The problem – Copy the patch header below between "From c9f3c097ed5bce9adcc3f257b55a500e4dd9b90f Mon" and "synchronize()", inclusive, substituting "exchange" for "communicate".

Text –
···

From c9f3c097ed5bce9adcc3f257b55a500e4dd9b90f Mon Sep 17 00:00:00 2001
From: Rafael Ravedutti <rafaelravedutti@gmail.com>
Date: Fri, 1 Dec 2023 19:20:00 +0100
Subject: [PATCH] Pack, communicate and unpack everything together in
 synchronize()

Signed-off-by: Rafael Ravedutti <rafaelravedutti@gmail.com>
---
 runtime/domain/regular_6d_stencil.cpp |  46 +++++++--
 runtime/domain/regular_6d_stencil.hpp |   5 +
 runtime/pairs.cpp                     |  74 ++++++--------
 runtime/pairs.hpp                     |   6 ++
 src/pairs/sim/comm.py                 | 136 +++++++++++++++++++++++---
 5 files changed, 201 insertions(+), 66 deletions(-)

···

Information supplied –
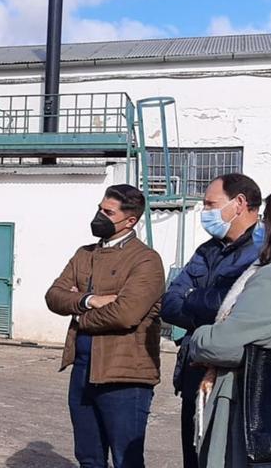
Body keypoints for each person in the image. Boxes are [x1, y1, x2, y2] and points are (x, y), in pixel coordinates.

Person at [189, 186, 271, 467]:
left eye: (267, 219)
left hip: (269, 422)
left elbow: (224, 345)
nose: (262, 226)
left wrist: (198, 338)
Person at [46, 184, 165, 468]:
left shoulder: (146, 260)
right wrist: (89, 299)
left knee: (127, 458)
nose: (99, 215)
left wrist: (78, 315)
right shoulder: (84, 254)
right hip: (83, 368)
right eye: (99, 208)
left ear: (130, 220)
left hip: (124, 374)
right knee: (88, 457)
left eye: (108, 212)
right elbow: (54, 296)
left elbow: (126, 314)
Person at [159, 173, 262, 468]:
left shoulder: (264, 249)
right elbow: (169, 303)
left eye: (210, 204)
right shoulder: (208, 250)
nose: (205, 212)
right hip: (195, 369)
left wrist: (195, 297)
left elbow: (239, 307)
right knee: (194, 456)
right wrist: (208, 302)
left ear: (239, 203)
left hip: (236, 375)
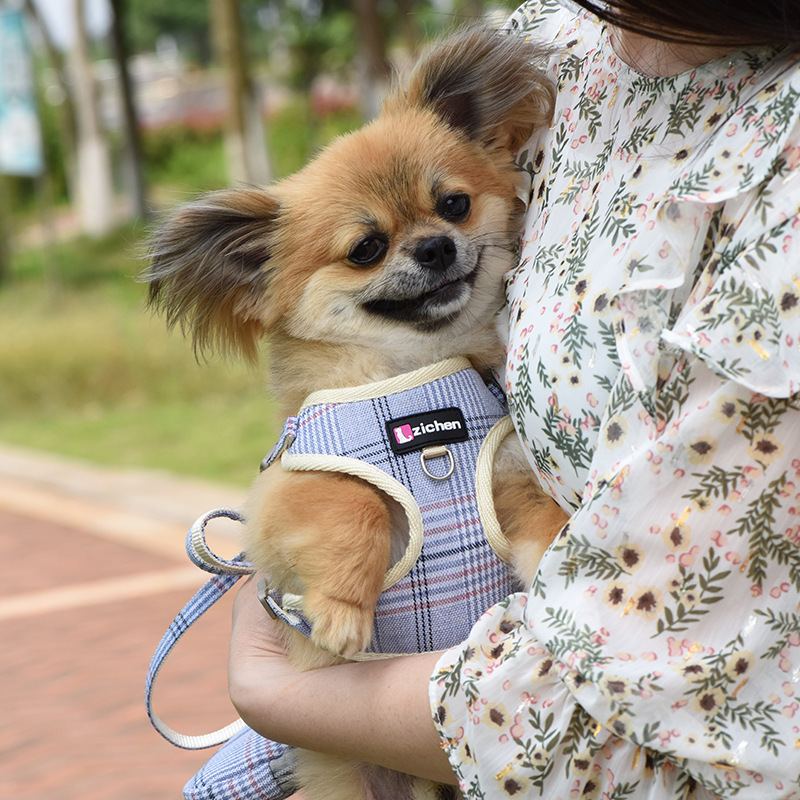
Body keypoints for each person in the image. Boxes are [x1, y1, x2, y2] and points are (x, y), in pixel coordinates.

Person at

···

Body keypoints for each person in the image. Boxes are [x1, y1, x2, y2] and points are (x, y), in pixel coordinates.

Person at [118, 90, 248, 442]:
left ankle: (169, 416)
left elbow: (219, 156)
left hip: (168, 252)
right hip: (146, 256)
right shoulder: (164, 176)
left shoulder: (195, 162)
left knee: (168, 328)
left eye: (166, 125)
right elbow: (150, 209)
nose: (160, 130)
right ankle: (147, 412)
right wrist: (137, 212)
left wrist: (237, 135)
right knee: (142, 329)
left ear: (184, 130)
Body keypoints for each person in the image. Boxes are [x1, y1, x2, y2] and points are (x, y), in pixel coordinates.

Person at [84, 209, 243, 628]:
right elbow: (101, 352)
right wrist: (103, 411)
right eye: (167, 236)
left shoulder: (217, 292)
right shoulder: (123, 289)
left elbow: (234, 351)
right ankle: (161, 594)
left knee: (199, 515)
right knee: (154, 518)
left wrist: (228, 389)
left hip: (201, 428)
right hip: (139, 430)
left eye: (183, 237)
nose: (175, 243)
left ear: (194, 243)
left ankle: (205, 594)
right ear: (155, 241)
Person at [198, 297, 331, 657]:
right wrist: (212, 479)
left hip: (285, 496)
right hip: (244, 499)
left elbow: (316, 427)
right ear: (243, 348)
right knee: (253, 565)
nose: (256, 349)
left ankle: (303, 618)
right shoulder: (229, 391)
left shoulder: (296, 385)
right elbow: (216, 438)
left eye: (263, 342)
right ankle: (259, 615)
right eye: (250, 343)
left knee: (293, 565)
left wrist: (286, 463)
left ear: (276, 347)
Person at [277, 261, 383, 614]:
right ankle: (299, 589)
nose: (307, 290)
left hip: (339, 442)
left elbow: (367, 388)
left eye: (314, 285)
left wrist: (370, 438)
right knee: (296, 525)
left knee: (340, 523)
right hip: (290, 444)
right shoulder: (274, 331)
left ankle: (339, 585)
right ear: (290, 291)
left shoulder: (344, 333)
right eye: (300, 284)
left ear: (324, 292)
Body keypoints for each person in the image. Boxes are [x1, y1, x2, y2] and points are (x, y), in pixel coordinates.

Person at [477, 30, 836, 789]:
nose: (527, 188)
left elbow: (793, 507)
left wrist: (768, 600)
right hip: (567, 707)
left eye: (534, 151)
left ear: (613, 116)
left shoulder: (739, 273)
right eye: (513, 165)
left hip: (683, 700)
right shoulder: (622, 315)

···

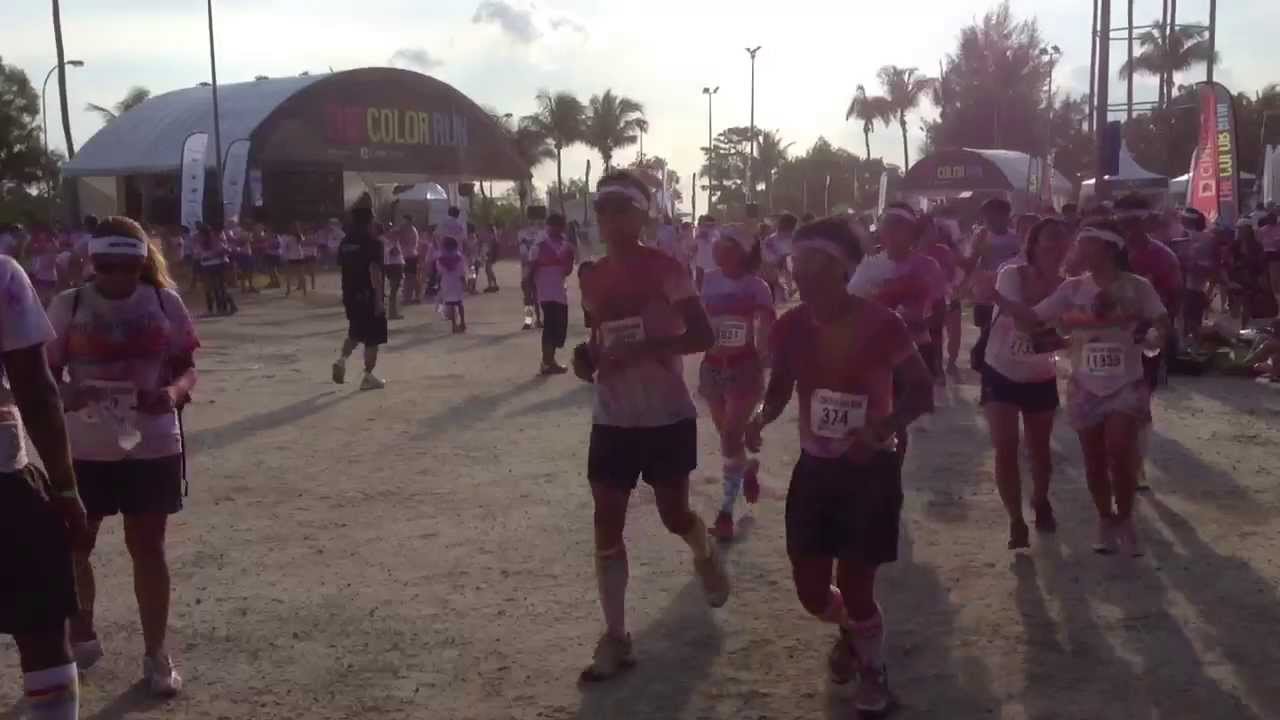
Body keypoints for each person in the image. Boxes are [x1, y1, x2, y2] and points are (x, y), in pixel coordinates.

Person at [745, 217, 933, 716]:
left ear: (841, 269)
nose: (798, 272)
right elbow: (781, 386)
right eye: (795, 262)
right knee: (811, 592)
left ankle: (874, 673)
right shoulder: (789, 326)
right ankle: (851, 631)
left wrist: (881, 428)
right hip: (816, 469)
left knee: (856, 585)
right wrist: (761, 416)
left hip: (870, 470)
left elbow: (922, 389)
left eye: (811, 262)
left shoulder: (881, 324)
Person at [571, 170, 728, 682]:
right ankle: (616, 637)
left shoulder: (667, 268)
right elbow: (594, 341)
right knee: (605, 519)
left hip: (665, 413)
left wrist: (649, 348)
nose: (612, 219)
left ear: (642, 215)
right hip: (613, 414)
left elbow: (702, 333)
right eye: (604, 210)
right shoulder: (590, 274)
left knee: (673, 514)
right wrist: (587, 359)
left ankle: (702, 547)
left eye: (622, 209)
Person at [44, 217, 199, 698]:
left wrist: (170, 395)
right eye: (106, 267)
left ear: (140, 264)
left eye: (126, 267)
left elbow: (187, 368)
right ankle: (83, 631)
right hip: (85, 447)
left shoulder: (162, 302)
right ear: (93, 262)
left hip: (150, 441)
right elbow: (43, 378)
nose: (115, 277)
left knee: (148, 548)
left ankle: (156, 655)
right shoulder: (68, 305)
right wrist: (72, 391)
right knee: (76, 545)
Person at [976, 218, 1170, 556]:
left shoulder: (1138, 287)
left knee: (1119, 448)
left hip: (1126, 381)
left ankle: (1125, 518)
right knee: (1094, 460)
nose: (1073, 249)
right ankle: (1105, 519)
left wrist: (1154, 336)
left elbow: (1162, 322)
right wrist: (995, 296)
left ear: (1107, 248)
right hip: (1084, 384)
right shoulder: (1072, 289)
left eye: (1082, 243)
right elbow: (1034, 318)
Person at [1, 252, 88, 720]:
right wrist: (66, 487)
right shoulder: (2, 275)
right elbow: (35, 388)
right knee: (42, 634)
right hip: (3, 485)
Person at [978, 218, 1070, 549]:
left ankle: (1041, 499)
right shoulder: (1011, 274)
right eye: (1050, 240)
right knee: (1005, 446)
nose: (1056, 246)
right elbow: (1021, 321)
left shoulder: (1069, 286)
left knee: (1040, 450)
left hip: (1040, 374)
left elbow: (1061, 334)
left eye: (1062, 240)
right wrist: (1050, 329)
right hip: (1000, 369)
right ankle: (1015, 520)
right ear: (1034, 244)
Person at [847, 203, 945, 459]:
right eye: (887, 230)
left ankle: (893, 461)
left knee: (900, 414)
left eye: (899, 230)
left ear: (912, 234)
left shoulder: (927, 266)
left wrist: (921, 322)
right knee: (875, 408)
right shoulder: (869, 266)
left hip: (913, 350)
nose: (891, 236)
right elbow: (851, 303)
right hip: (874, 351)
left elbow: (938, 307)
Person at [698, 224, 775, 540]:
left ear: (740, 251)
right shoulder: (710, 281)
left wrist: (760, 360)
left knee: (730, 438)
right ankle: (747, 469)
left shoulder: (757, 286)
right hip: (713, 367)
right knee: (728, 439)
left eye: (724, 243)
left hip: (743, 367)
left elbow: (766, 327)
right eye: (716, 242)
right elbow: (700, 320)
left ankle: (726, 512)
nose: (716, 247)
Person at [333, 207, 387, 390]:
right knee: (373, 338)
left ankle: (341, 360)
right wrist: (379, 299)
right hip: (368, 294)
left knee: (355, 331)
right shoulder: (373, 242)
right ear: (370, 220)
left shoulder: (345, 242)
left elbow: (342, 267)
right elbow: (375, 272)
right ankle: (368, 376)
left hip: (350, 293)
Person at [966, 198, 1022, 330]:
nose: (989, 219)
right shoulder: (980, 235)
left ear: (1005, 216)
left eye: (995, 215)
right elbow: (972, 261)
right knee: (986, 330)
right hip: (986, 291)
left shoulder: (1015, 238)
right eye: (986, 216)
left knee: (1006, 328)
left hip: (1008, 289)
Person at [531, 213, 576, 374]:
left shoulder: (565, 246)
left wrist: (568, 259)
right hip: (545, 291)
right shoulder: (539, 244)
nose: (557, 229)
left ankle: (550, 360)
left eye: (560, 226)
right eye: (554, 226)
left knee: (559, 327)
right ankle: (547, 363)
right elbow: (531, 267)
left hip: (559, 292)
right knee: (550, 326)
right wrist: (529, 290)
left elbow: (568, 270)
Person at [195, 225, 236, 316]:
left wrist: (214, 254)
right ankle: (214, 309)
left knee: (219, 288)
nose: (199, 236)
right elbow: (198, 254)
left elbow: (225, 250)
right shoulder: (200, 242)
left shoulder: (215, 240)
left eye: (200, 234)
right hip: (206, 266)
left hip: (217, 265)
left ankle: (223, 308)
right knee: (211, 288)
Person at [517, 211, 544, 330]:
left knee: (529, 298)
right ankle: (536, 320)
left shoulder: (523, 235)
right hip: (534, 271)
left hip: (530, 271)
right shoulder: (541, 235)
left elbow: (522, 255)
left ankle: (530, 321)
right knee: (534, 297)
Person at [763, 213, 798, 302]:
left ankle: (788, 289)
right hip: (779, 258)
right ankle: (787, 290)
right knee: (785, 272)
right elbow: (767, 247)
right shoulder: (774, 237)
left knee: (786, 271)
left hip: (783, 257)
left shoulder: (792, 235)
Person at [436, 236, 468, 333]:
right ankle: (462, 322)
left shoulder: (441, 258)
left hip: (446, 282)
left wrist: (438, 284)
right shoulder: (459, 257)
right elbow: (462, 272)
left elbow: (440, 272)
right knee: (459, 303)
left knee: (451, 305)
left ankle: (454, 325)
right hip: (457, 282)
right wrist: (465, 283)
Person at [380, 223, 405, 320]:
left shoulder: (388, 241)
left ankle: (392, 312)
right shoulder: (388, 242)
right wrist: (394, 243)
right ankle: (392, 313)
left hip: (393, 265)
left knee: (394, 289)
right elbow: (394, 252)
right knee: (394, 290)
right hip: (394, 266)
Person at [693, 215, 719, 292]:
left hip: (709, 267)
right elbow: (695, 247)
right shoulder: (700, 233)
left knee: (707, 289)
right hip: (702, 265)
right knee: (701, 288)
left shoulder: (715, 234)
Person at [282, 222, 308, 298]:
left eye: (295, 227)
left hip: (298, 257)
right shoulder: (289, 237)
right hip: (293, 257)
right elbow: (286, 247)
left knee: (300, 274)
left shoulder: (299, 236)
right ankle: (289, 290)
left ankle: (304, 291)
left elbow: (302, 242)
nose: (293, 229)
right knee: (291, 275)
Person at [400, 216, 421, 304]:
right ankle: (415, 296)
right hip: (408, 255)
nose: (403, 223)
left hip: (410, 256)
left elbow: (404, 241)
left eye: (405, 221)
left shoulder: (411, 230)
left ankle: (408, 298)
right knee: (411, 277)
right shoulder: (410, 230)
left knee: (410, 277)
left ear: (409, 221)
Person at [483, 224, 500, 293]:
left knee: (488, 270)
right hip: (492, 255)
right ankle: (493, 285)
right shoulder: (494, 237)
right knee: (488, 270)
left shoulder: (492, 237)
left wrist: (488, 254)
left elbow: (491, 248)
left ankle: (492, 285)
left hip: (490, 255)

···

Task solution –
From c9f3c097ed5bce9adcc3f257b55a500e4dd9b90f Mon Sep 17 00:00:00 2001
From: Rafael Ravedutti <rafaelravedutti@gmail.com>
Date: Fri, 1 Dec 2023 19:20:00 +0100
Subject: [PATCH] Pack, exchange and unpack everything together in
 synchronize()